Additionally, St. Paul and the Broken Bones incorporates percussion not usually found in rock and pop drumming in songs like “Flow With It (You Got Me Feeling Like)” and the addition of a choir, recorded in Memphis, that can be heard on tracks like “All I Ever Wonder” and “Waves.”

The most obvious sonic evolution on Sea of Noise comes in the form of strings. Lester Snell, a Stax Records session pianist who also regularly collaborated with Isaac Hayes in the ‘70s, did all the arrangements for the record.

As Janeway describes, “On a song like ‘I’ll Be Your Woman,’ there’s no horns on it! And the reason is because we wanted that song to take on a darker tone and still sound big and still have that dramatic kind of lift that you get when you orchestrated something like that. So that’s why there’s a bunch more strings on this record.”

Yet, Janeway realized that lyrically, he wanted Sea of Noise to communicate more of a message than Half the City. “For me, [the lyrics were] the one thing on Half the City that I kind of regretted. And to be fair, I only had so many days to write it, so you gotta do whatever comes to mind,” Janeway says, backpedaling slightly. “I really regretted that because I feel like I can really try to dive deeper into this.”

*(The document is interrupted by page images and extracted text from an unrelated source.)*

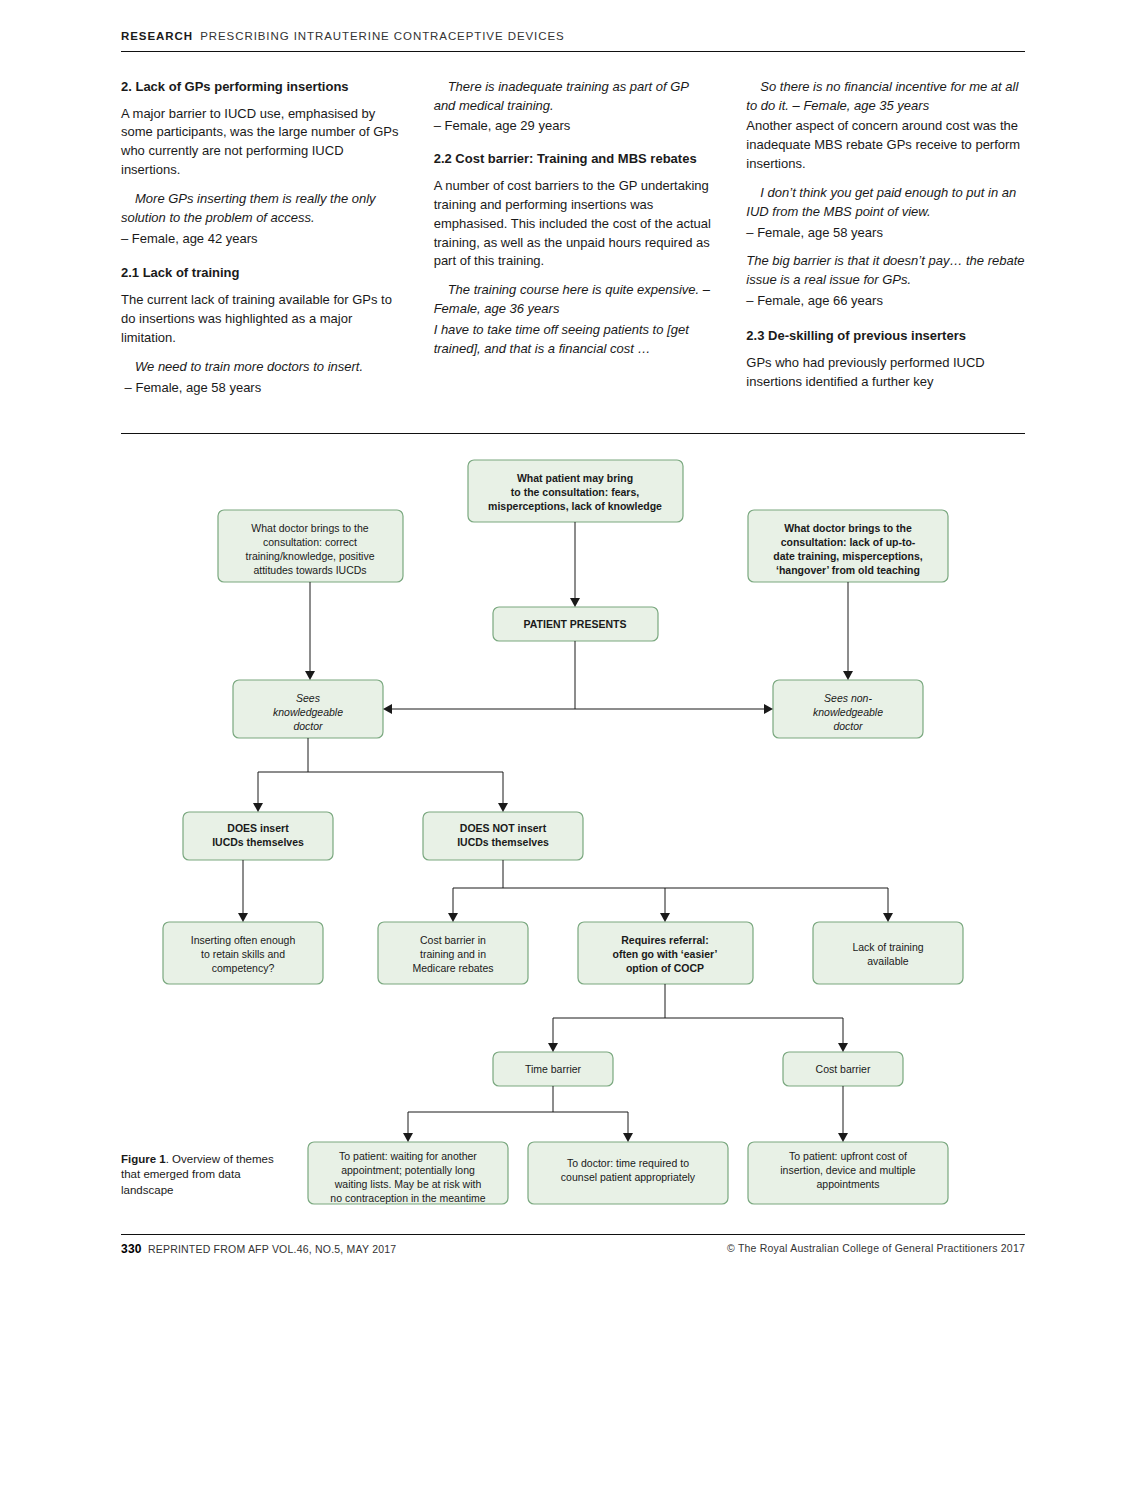RESEARCH PRESCRIBING INTRAUTERINE CONTRACEPTIVE DEVICES
2. Lack of GPs performing insertions
A major barrier to IUCD use, emphasised by some participants, was the large number of GPs who currently are not performing IUCD insertions.
More GPs inserting them is really the only solution to the problem of access.
– Female, age 42 years
2.1 Lack of training
The current lack of training available for GPs to do insertions was highlighted as a major limitation.
We need to train more doctors to insert.
– Female, age 58 years
There is inadequate training as part of GP and medical training.
– Female, age 29 years
2.2 Cost barrier: Training and MBS rebates
A number of cost barriers to the GP undertaking training and performing insertions was emphasised. This included the cost of the actual training, as well as the unpaid hours required as part of this training.
The training course here is quite expensive. – Female, age 36 years
I have to take time off seeing patients to [get trained], and that is a financial cost …
So there is no financial incentive for me at all to do it. – Female, age 35 years
Another aspect of concern around cost was the inadequate MBS rebate GPs receive to perform insertions.
I don’t think you get paid enough to put in an IUD from the MBS point of view.
– Female, age 58 years
The big barrier is that it doesn’t pay… the rebate issue is a real issue for GPs.
– Female, age 66 years
2.3 De-skilling of previous inserters
GPs who had previously performed IUCD insertions identified a further key
Figure 1. Overview of themes that emerged from data landscape
What patient may bring to the consultation: fears, misperceptions, lack of knowledge What doctor brings to the consultation: correct training/knowledge, positive attitudes towards IUCDs What doctor brings to the consultation: lack of up-to- date training, misperceptions, ‘hangover’ from old teaching PATIENT PRESENTS Sees knowledgeable doctor Sees non- knowledgeable doctor DOES insert IUCDs themselves DOES NOT insert IUCDs themselves Inserting often enough to retain skills and competency? Cost barrier in training and in Medicare rebates Requires referral: often go with ‘easier’ option of COCP Lack of training available Time barrier Cost barrier To patient: waiting for another appointment; potentially long waiting lists. May be at risk with no contraception in the meantime To doctor: time required to counsel patient appropriately To patient: upfront cost of insertion, device and multiple appointments
330 REPRINTED FROM AFP VOL.46, NO.5, MAY 2017
© The Royal Australian College of General Practitioners 2017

Soul music and many R&B songs have a tradition of social commentary and many tracks on Sea of Noise follow in this tradition, if unintentionally. “Brain Matter” opens with the line, “That’s my daddy with the gun / Shooting someone else’s son,” before obliquely alluding The Groveland Four rape case of 1948. “Is It Me” addresses the contemporary struggles of coming to terms with The South’s contentious history. And single “I’ll Be Your Woman” turns gender norms upside down.

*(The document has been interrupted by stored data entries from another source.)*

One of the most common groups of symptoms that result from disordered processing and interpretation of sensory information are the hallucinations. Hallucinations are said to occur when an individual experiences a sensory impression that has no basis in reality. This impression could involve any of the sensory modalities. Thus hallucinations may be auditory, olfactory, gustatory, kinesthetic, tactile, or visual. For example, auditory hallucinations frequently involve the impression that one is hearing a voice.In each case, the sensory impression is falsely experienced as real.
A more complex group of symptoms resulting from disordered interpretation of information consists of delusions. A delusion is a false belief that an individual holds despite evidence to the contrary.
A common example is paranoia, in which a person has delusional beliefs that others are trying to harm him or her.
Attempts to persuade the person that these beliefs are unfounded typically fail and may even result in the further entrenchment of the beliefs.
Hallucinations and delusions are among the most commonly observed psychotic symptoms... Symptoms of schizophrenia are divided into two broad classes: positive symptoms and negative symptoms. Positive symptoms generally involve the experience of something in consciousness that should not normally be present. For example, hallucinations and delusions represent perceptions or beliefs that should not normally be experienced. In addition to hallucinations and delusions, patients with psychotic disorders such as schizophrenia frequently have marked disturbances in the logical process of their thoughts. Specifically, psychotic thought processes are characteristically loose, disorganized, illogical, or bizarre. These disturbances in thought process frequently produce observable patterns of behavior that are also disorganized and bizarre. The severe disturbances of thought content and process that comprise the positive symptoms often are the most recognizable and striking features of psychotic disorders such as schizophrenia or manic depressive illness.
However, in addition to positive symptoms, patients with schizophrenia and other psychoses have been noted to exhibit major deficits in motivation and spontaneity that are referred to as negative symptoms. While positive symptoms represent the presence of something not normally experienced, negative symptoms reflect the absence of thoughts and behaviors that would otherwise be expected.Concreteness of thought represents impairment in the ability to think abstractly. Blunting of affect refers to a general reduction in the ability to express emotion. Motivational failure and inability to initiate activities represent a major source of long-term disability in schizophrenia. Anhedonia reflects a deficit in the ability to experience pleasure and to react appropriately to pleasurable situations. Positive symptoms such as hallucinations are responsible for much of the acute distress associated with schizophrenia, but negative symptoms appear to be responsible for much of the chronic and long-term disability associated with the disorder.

Referencing Bryan Stevenson’s 2014 book Just Mercy: A Story of Justice and Redemption, Janeway recalls a sense of urgency while writing Sea of Noise. “It really inspired me that if you’re gonna write something, write something that really digs deep. If you’re going to continue to do this, really dig deep within yourself,” he recalls. “When you sing with that kind of urgency and that kind of passion, you gotta mean what you say.”

And although many songs on the new album were written with contemporary issues in mind, Janeway clarifies that he never intended to prophesize anything about America’s social struggles. Rather, he and the band are just trying to understand the world around them—in the micro and the macro. “It’s not really making a statement. It’s just exploring those things,” he says. “To me, there’s not a lot of answers…To me it’s a lot more about the journey.”